Pina enchevêtre des extraits de pièces de Pina Bausch, des interviews des danseuses et des danseurs et leurs créations dans la nature ou la ville. Dans les deux premiers tiers du film, Wenders opère dans l’œuvre de Pina Bausch un tri qui la dénature en privilégiant trop les séquences douloureuses. Il s’attarde longuement sur Café Müller, seule pièce où cette douleur est seule absolument.
La scène est un champ à l’abandon planté de chaises éparses, d’une effarante solitude. Avec parmi eux la beauté hâve, squelettique et hiératique de Pina Bausch – les corps esseulés des danseuses et des danseurs tâtonnent dans un paysage blessant en fermant les yeux. Les chaises, les murs, les autres corps sont ici, à l’image du corps de chacun pour lui-même, un infranchissable obstacle. L’essence de la pièce pourrait être résumée par cette atroce notation de Kafka : « L’os de son propre front lui barre le chemin (contre son propre front il se frappe le front jusqu’au sang). » Chaque corps y porte le deuil de son jeu intérieur, de la distance à soi qui ouvre en lui l’espace. C’est pourquoi l’espace extérieur, le jeu dansé des distances entre les êtres sont abolis eux aussi. La désolation du désert ferme l’espace de l’amour et de la rencontre. Les corps sont anéantis par la pétrification. Entre eux et en eux, l’espace ne prend plus, n’advient plus.

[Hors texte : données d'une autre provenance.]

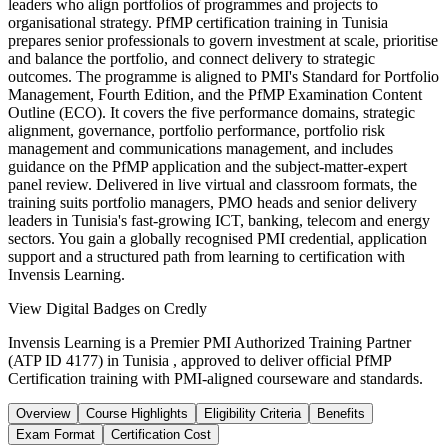
leaders who align portfolios of programmes and projects to
organisational strategy. PfMP certification training in Tunisia
prepares senior professionals to govern investment at scale, prioritise
and balance the portfolio, and connect delivery to strategic
outcomes. The programme is aligned to PMI's Standard for Portfolio
Management, Fourth Edition, and the PfMP Examination Content
Outline (ECO). It covers the five performance domains, strategic
alignment, governance, portfolio performance, portfolio risk
management and communications management, and includes
guidance on the PfMP application and the subject-matter-expert
panel review. Delivered in live virtual and classroom formats, the
training suits portfolio managers, PMO heads and senior delivery
leaders in Tunisia's fast-growing ICT, banking, telecom and energy
sectors. You gain a globally recognised PMI credential, application
support and a structured path from learning to certification with
Invensis Learning.
View Digital Badges on Credly
Invensis Learning is a Premier PMI Authorized Training Partner
(ATP ID 4177) in Tunisia , approved to deliver official PfMP
Certification training with PMI-aligned courseware and standards.
Overview
Course Highlights
Eligibility Criteria
Benefits
Exam Format
Certification Cost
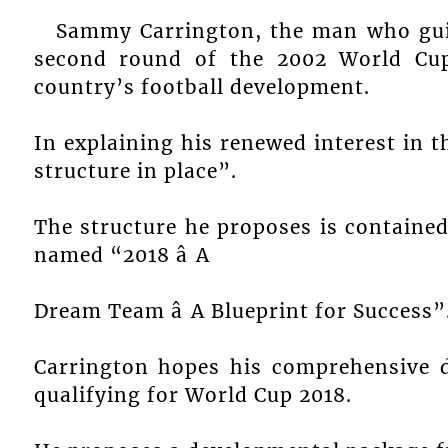
Sammy Carrington, the man who guid
second round of the 2002 World Cup 
country’s football development.
In explaining his renewed interest in t
structure in place”.
The structure he proposes is contain
named “2018 â A
Dream Team â A Blueprint for Success
Carrington hopes his comprehensive d
qualifying for World Cup 2018.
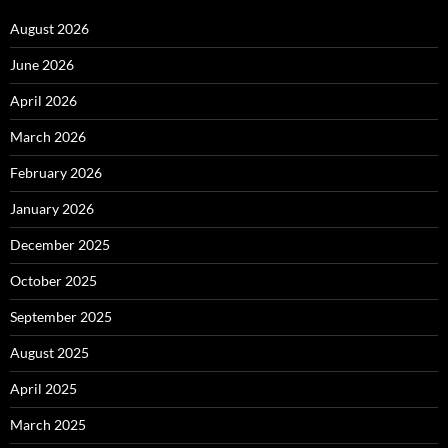
August 2026
June 2026
April 2026
March 2026
February 2026
January 2026
December 2025
October 2025
September 2025
August 2025
April 2025
March 2025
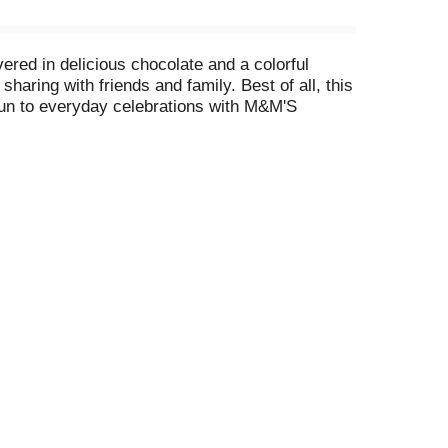
ered in delicious chocolate and a colorful
aring with friends and family. Best of all, this
 fun to everyday celebrations with M&M'S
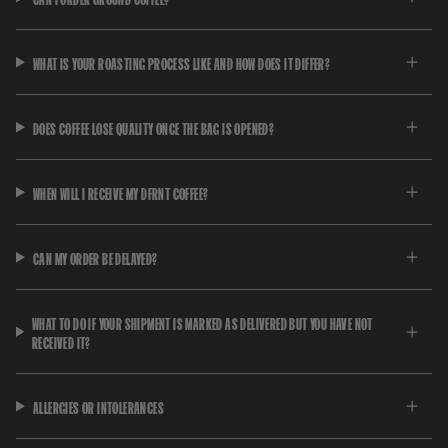
WHAT IS YOUR ROASTING PROCESS LIKE AND HOW DOES IT DIFFER?
DOES COFFEE LOSE QUALITY ONCE THE BAG IS OPENED?
WHEN WILL I RECEIVE MY DFRNT COFFEE?
CAN MY ORDER BE DELAYED?
WHAT TO DO IF YOUR SHIPMENT IS MARKED AS DELIVERED BUT YOU HAVE NOT
RECEIVED IT?
ALLERGIES OR INTOLERANCES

Dans Café Müller, le grand art de Pina Bausch est encore un oisillon aveugle et chauve prisonnier de son œuf – captif de l’anti-monde de la douleur. Pourquoi l’oisillon se recroqueville-t-il sur lui-même au centre de l’œuf ? Pourquoi se resserre-t-il dans la plus extrême concentration de la douleur ? Par amour de celle-ci ? Parce que la douleur seule est vérité, beauté et grandeur ? Le parti pris doloriste de Wenders pourrait nous le laisser croire. Mais cette condensation est en réalité une ruse physique pour ouvrir dans l’œuf un interstice, l’espace permettant à l’oisillon de prendre son élan avant de déployer soudain son corps de tout son être pour faire voler en éclat la coquille.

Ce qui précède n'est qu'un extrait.